Solid State media has reached it's theoretical limit, it's fast, really fast with little difference in access times between it and conventional RAM.
Portable devices will often use this as primary storage, and large machines will run software that has to be fast off of them.
They have been blown out the water for storage density, however, by the Crystal Data Diskette.

Crystal Data Diskette

The CDD is an example of one step back and a hundred steps forward.
As flash media reached it's theoretical storage limit one company decided to go back to the concept of a spinning platter in a metal casing. The platter itself is made out of an advanced crystaline polymer material. The data density on one of these disks is immense, however access times are slow compared to flash media.

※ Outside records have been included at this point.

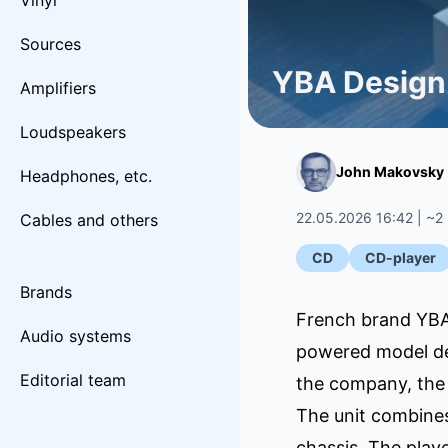
Vinyl
Sources
YBA Design
Amplifiers
Loudspeakers
John Makovsky
Headphones, etc.
22.05.2026 16:42 | ~2
Cables and others
CD
CD-player
Brands
French brand YBA 
Audio systems
powered model des
Editorial team
the company, the 
The unit combines
chassis. The play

Often used for archival, cold storage and anything that doesn't need the rapid access of flash media. These 50x50x2mm diskettes have replaced all non-flash media and have a theoretical shelf life of a thousand years.
They can only be inserted into a drive one way, however and are keyed. The small size of the disk and general symmetry of its design mean that users attempting to insert one blind will often get it wrong and have to flip the disk and try again.
Advanced cyborgs often have a CDD reader built into their implants, whilst those with lighter levels of augmentation will rely on an external drive connected to their neural interface.